I feel like I’m really struggling with everything at the moment.
Far too much to do. Things going wrong left right and centre and I’m desperately trying to keep a calm level head in the middle of it all. A couple of people at work are trying to make a drama out of relatively minor things whilst being critical of those who are getting on with life despite difficult challenges being thrown at them. One person in particular loves to take someone else’s crisis and turn it into their own melodrama and she has been on top form this week. I’ve had a very strong desire to just shut myself in my office and hide.
I’m away next week on a fellowship module then on annual leave for the next two weeks. The following week brings another fellowship module.
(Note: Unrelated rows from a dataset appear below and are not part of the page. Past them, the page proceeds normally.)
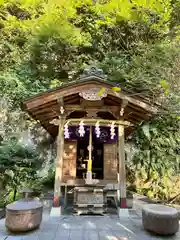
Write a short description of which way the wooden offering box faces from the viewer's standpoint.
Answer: facing the viewer

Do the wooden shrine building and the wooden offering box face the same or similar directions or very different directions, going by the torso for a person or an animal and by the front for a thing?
same or similar directions

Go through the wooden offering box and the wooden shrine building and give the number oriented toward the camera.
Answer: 2

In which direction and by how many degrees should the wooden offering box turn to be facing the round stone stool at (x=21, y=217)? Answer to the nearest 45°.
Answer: approximately 45° to its right
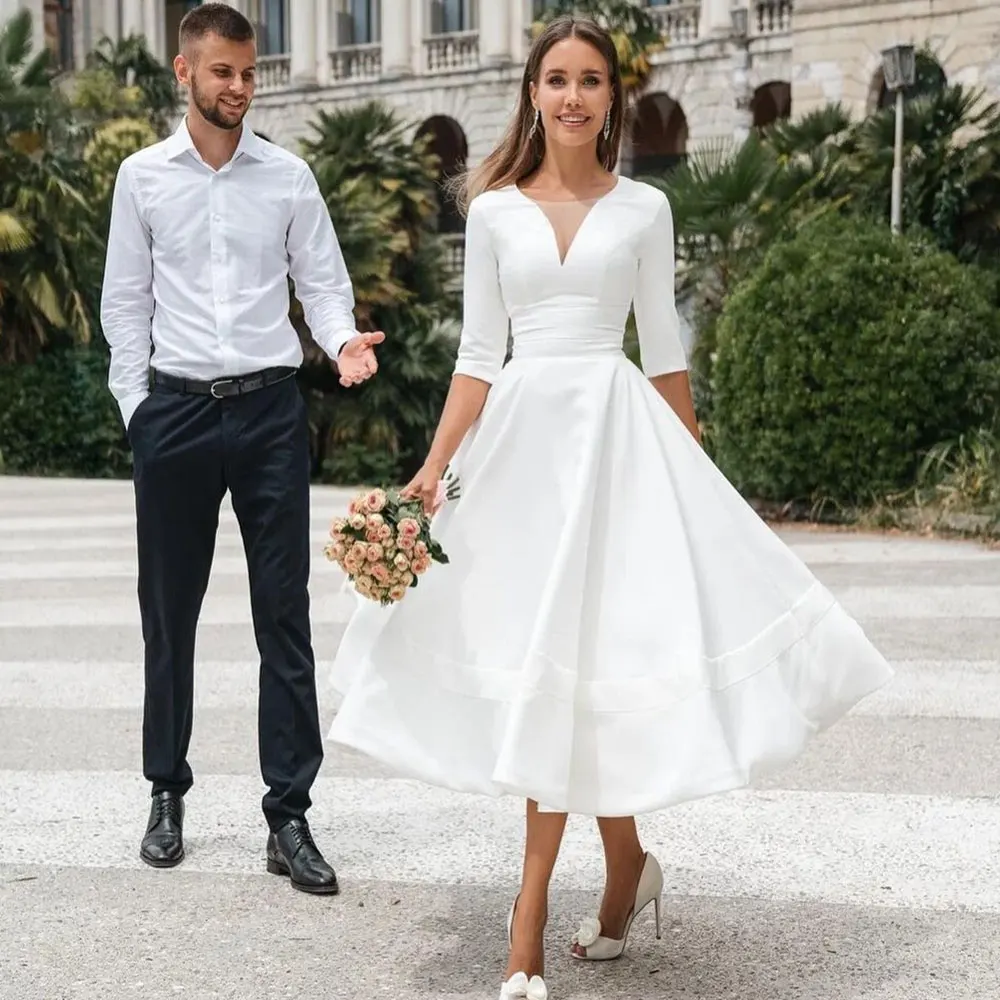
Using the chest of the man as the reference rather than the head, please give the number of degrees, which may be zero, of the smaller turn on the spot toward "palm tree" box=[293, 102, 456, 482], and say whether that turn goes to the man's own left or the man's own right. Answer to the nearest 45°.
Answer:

I’m going to be away from work for 4 weeks at a time when several fairly major things are kicking off and need sorting. I’m petrified of what I will return to and I’m risking it over shadowing my holiday. I’m missing team meeting and today wrote out everything that needs to be passed onto the team. The general theme was ‘I asked you to do x, I emailed you about x, I made a crib sheet showing how to do x, we frequently discuss the need to do x at team meeting. X is not being done. What do I have to do to make you do it?’
The desire to scream and then slap people can be quite overpowering at times.
I know I am again being a miserable tired moany person who probably needs a slap herself more than anyone.
So, a sad straw clutching exercise about the positives –
- Finally replaced the rear bulb in my car after half an hour of swearing. I can now drive at night without the fear of being stopped by the police (Its been out for 3 weeks – I know I’m bad)
- Took the cat to the vets yesterday for his boosters. This had also been on my list of jobs I didn’t have the energy to sort. He’s going into the cattery in two weeks and my conscience told me I had to get them done now. He had one manky tooth but our vet is very honest and said it wasn’t worth the money to get one tooth done. He’s got to go back in 6 months in the hope that the rest of his teeth are bad enough to justify cleaning them.
- Got my new phone. I love it. Also feel very sad that I like to read the Guardian in bed at night.
- Samuel no longer cries when I drop him off at nursery. Since changing nurseries in November he had been hysterical whenever I left him. I found this hard as he’d never cried when I left him at his previous nursery. Even though they told me he was fine within a few minutes of leaving him, it still always unnerved me. I’m now going to work feeling happier about leaving him.
- Someone from IT managed to get my VPN log in for my laptop fixed today after two weeks of dithering with service desk and BT.
- I bought a new handbag from ebay for such a bargain price I feel guilty that I paid too little for it. I felt I was taking a risk but the bag was immaculate.